Non c’è verso: o siamo finte partite iva, o siamo “upper class”.
Le ricerche e le analisi dovrebbero servire a capire ciò che accade, non ad interpretazioni fantasiose o peggio essere forzati a dare sostanza a pregiudizi.
Due esempi recenti che ci riguardano, il primo relativo alla crescita delle partite IVA e il secondo alla dinamica dei redditi.

Boom di finte partite iva?
Nel 2012 sono state aperte 549.015 partite iva, con un aumento del 2,6% rispetto al 2011 (+14.088). La crescita è stata trainata dai giovani fino a 35 anni, a cui si deve l’apertura di 211.581 aperture, + 23.921 rispetto al 2011, corrispondenti ad un +12,7% (dati MEF, Ministero Economia e Finanza).
In molti hanno interpretato queste dinamiche come effetto di una crescita delle finte partite iva. Secondo Bertolussi della CGIA di Mestre:

L’aumento del numero delle partite Iva in capo ai giovani lascia presagire, nonostante le misure restrittive introdotte dalla riforma del ministro Fornero, che questi nuovi autonomi stiano lavorando prevalentemente per un solo committente.
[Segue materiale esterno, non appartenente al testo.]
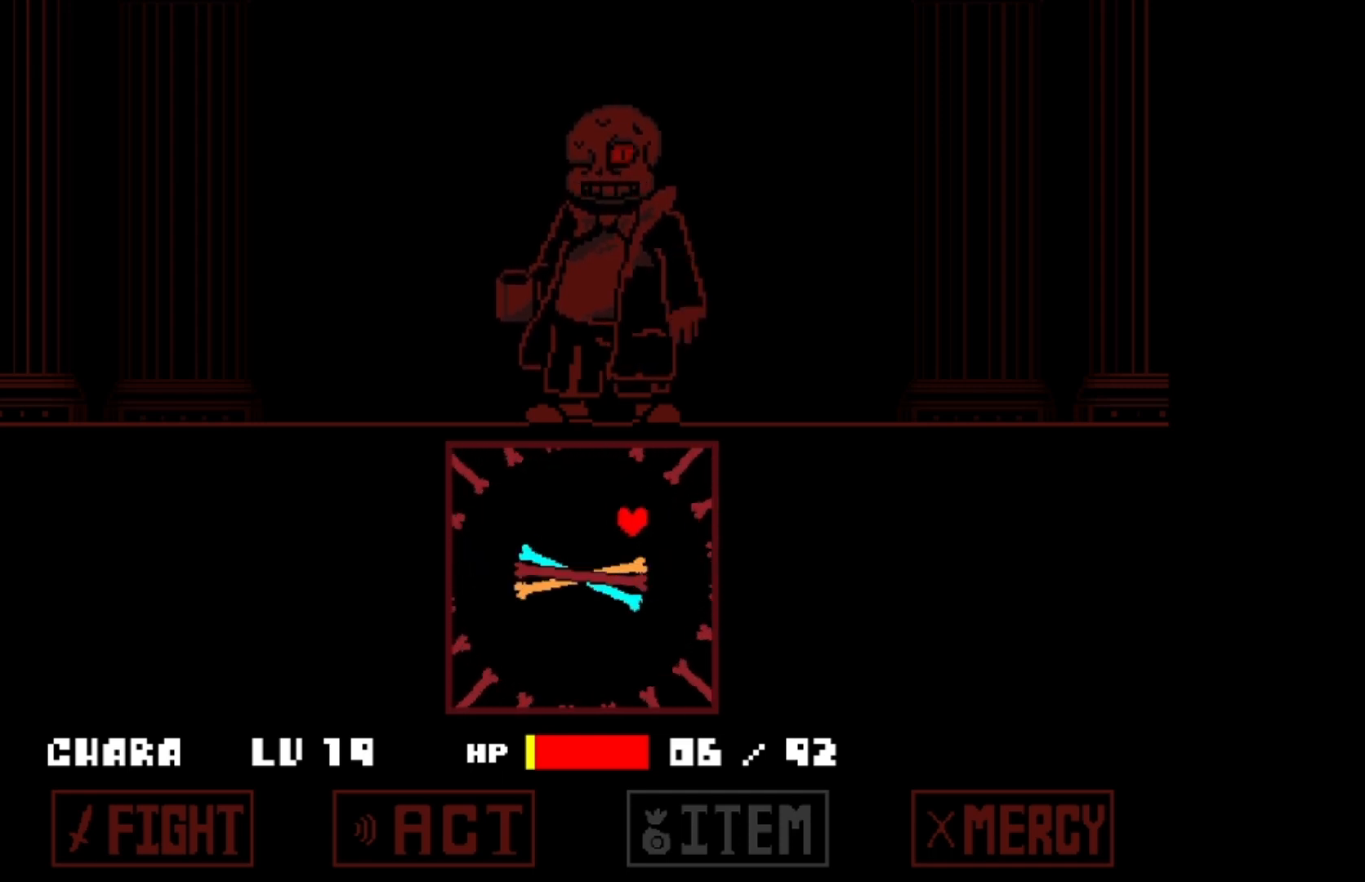
{"keys": [], "events": [[67, "right", "up"]]}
Visto che questo boom di nuove iscrizioni ha interessato in particolar modo gli agenti di commercio/intermediari presenti nel settore del commercio all’ingrosso, le libere professioni e l’edilizia riteniamo che la nostra chiave di lettura non si discosti moltissimo dalla realtà.

Dice invece Ilaria Lani, responsabile per le Politiche giovanili della Cgil:

Il motivo per cui abbiamo ragione di ritenere che una parte consistente delle partite Iva sia falsa è proprio il fatto che i dati degli ultimi anni dimostrano che hanno un solo committente e in forma continuativa, e questo tradisce la possibilità di un abuso.

E infine leggiamo che secondo i Freelance Italiani, sulla base di dati ISFOL, le nuove finte partite IVA sarebbero 400.000!

In realtà i dati MEF non ci dicono nulla sul fatto che si tratti di finte o vere partite IVA.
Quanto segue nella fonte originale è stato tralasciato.